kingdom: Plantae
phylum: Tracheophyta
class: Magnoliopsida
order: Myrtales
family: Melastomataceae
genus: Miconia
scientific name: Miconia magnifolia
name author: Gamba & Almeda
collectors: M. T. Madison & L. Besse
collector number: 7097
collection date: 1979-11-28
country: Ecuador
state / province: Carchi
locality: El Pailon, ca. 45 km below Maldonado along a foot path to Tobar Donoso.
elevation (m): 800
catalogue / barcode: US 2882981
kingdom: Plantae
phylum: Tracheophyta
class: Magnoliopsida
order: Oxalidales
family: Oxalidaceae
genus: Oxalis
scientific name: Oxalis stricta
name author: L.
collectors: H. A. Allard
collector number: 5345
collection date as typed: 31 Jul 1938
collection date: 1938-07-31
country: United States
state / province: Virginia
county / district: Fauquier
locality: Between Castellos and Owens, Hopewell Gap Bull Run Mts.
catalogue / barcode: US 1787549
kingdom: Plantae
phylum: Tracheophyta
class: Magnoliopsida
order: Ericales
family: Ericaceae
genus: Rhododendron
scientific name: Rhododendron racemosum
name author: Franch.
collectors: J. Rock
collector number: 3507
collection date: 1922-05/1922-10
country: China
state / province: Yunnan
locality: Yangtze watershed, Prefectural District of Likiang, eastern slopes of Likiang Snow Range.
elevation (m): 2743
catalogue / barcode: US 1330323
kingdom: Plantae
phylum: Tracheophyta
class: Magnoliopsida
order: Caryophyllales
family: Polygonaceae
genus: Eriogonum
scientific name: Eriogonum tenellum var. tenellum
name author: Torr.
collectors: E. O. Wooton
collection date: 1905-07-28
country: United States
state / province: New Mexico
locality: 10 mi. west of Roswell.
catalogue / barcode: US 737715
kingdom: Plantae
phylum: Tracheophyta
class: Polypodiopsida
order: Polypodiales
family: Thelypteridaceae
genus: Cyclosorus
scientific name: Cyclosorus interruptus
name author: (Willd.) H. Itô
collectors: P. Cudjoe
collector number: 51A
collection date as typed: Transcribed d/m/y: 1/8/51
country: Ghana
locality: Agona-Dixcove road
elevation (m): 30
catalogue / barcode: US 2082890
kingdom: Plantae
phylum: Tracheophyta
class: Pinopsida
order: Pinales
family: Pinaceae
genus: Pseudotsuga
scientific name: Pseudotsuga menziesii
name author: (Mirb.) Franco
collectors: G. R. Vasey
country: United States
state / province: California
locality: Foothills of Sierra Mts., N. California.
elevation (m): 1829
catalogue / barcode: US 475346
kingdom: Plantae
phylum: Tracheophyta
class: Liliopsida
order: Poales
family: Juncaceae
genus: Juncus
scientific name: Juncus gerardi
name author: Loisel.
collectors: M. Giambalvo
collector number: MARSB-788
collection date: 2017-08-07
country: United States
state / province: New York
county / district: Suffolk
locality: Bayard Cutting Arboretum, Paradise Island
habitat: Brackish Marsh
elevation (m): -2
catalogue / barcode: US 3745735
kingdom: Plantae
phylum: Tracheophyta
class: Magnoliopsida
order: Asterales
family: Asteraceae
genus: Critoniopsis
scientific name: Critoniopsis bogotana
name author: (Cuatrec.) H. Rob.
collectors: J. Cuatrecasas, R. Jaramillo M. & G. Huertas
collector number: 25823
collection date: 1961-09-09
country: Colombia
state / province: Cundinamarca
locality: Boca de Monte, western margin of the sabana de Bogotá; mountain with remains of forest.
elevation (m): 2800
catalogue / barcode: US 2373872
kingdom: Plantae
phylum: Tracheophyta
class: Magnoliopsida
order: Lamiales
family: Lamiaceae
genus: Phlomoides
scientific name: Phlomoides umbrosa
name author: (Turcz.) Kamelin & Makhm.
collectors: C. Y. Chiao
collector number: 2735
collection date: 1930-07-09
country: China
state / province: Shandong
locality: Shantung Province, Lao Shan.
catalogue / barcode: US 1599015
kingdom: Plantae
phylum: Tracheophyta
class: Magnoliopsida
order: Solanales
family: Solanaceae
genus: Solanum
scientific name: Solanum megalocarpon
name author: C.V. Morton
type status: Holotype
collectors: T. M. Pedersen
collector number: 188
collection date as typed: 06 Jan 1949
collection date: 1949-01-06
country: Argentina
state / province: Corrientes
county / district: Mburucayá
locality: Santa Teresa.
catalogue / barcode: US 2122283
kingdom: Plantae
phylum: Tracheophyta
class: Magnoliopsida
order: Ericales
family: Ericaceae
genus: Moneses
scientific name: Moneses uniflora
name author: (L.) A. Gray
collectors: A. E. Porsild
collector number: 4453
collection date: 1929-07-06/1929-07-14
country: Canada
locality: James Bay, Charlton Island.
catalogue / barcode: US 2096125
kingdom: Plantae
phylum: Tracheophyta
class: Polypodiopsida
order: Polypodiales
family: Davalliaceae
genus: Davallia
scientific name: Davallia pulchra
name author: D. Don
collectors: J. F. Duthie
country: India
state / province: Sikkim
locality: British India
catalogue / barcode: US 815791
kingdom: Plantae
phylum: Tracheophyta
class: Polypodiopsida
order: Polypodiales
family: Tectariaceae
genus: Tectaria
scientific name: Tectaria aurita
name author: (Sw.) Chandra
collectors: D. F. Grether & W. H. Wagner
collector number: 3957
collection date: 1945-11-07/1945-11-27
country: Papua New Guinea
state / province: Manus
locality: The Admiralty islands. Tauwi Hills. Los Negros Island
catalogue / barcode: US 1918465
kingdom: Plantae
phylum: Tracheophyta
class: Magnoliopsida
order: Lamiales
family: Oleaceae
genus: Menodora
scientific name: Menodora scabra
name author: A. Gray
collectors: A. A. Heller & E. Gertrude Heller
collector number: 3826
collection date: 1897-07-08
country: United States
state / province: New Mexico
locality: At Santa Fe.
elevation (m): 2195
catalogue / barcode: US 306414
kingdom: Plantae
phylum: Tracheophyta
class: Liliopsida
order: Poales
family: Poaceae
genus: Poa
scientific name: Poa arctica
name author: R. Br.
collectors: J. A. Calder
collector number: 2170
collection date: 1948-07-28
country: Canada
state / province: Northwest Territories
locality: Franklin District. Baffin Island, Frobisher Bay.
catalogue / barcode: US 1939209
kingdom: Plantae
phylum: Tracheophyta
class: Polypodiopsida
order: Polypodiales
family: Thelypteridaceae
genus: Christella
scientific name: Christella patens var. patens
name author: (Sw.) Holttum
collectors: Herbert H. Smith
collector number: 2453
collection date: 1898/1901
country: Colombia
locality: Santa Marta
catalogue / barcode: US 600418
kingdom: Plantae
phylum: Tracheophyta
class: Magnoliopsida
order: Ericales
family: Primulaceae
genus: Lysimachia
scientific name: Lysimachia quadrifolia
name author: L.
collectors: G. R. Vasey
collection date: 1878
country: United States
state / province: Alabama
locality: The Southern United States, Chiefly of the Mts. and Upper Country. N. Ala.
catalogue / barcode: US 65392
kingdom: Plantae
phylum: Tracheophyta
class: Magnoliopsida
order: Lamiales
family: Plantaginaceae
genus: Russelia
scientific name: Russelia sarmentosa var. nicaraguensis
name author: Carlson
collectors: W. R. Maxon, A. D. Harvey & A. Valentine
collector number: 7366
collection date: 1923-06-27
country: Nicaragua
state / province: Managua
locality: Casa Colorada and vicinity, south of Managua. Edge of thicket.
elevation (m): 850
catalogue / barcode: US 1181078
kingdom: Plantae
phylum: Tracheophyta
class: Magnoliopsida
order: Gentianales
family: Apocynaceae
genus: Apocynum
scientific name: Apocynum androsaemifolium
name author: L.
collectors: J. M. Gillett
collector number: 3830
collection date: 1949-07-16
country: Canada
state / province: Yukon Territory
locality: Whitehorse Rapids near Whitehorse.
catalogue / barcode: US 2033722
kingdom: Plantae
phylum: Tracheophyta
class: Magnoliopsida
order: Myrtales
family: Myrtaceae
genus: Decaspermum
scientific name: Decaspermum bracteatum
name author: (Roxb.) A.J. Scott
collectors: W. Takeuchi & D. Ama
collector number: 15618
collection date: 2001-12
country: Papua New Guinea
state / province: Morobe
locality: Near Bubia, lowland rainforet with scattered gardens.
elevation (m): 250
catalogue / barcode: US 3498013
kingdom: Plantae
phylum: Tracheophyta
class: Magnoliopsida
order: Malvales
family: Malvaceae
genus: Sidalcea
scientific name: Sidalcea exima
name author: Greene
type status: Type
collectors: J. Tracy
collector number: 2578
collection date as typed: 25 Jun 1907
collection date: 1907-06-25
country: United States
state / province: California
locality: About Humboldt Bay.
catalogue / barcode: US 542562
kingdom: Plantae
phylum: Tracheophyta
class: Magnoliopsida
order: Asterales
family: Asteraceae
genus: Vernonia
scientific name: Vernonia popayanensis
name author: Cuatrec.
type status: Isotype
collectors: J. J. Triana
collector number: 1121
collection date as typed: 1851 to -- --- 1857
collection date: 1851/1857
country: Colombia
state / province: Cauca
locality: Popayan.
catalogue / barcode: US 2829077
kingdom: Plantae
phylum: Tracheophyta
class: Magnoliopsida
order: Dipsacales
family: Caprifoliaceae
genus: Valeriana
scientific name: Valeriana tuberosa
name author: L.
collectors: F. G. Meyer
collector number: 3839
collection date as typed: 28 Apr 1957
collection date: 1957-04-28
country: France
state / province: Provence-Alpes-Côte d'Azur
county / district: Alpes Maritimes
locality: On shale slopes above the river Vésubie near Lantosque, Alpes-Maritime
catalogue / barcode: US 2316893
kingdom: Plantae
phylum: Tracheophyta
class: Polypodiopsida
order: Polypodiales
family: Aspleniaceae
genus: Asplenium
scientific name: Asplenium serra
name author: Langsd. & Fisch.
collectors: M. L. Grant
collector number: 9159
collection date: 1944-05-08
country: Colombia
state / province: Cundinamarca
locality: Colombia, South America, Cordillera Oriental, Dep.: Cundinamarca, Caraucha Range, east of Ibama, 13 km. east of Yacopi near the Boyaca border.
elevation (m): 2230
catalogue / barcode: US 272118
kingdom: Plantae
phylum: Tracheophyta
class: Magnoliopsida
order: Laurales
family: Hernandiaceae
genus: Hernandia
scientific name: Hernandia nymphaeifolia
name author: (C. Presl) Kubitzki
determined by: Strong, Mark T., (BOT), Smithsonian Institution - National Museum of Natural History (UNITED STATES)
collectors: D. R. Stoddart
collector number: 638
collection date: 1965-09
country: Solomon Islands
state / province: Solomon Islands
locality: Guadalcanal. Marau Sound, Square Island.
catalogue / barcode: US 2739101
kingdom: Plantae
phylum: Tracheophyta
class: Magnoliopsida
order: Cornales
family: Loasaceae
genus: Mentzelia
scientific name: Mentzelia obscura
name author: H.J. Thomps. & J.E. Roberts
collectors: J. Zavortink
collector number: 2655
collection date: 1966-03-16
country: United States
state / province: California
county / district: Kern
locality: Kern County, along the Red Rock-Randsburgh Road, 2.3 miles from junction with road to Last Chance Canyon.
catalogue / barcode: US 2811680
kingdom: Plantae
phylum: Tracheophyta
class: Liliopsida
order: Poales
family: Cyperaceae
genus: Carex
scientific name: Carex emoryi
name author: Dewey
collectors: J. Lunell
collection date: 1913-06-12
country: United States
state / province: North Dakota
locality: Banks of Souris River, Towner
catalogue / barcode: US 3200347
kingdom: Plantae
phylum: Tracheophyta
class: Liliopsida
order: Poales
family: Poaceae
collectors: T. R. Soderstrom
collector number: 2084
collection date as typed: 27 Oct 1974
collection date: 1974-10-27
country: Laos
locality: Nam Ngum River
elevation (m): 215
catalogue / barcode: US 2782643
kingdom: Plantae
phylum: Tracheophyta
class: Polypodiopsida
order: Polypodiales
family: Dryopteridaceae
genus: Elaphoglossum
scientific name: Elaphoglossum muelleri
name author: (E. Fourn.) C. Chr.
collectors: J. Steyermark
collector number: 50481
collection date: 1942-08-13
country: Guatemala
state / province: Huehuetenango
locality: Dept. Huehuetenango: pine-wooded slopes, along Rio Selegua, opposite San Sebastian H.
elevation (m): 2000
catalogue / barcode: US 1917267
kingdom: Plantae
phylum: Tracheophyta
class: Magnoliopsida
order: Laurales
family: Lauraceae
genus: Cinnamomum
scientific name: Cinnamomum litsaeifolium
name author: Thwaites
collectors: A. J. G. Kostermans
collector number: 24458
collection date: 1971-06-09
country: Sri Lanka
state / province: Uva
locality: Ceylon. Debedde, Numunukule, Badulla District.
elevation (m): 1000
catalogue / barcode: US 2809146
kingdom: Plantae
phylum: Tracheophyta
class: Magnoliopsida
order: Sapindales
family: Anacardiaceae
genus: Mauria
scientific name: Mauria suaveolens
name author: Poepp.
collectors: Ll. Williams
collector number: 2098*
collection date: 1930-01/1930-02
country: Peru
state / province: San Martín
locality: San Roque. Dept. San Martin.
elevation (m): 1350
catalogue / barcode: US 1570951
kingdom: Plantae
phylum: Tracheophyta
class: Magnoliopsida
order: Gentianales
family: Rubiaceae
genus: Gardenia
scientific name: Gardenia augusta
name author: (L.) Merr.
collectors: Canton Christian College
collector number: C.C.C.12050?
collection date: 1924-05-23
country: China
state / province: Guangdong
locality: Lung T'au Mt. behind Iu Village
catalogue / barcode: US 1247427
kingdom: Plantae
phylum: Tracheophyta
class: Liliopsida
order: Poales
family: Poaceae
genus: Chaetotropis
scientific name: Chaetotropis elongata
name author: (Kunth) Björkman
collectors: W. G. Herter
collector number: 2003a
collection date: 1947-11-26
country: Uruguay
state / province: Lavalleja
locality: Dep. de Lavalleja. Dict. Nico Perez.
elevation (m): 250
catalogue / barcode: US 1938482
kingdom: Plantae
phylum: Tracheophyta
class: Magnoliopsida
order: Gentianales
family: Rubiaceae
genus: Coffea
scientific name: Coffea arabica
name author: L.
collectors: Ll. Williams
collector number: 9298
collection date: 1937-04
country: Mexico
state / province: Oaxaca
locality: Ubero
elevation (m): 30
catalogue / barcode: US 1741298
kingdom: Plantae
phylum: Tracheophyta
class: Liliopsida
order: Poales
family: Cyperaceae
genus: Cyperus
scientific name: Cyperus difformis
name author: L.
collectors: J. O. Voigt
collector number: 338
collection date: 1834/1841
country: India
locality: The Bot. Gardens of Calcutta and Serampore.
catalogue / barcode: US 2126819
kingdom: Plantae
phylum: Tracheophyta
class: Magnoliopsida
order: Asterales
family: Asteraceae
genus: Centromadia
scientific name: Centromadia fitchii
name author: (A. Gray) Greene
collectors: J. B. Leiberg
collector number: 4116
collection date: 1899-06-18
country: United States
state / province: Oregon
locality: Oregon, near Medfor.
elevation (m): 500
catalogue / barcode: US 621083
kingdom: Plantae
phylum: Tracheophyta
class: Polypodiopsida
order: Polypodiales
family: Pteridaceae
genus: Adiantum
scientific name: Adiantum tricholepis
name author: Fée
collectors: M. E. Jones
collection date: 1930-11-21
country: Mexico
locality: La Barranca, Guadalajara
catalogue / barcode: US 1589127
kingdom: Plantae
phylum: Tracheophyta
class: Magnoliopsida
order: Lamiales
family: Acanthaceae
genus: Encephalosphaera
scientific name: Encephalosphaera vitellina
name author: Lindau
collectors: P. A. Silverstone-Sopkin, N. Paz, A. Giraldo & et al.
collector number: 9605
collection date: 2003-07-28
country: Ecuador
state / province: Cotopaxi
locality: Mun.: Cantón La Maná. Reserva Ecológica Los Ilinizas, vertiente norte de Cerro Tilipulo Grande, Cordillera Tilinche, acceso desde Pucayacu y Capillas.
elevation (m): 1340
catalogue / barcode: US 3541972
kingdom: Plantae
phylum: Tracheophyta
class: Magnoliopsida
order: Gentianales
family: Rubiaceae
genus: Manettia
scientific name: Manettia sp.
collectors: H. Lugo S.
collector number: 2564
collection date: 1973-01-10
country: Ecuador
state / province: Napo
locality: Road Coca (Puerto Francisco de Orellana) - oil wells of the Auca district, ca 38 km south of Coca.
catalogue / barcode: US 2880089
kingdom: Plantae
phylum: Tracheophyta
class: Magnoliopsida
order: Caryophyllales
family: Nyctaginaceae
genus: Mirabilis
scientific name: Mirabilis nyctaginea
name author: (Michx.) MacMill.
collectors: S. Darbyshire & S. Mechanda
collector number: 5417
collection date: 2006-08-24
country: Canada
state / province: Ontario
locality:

*WHAT THE TASK REQUIRES*. Lay out the lines from the one containing "scientific name: Cyclosorus interruptus" through the one containing "genus: Pseudotsuga" as a numbered list, leaving out any blank lines.

*SOLUTION*.
1. scientific name: Cyclosorus interruptus
2. name author: (Willd.) H. Itô
3. collectors: P. Cudjoe
4. collector number: 51A
5. collection date as typed: Transcribed d/m/y: 1/8/51
6. country: Ghana
7. locality: Agona-Dixcove road
8. elevation (m): 30
9. catalogue / barcode: US 2082890
10. kingdom: Plantae
11. phylum: Tracheophyta
12. class: Pinopsida
13. order: Pinales
14. family: Pinaceae
15. genus: Pseudotsuga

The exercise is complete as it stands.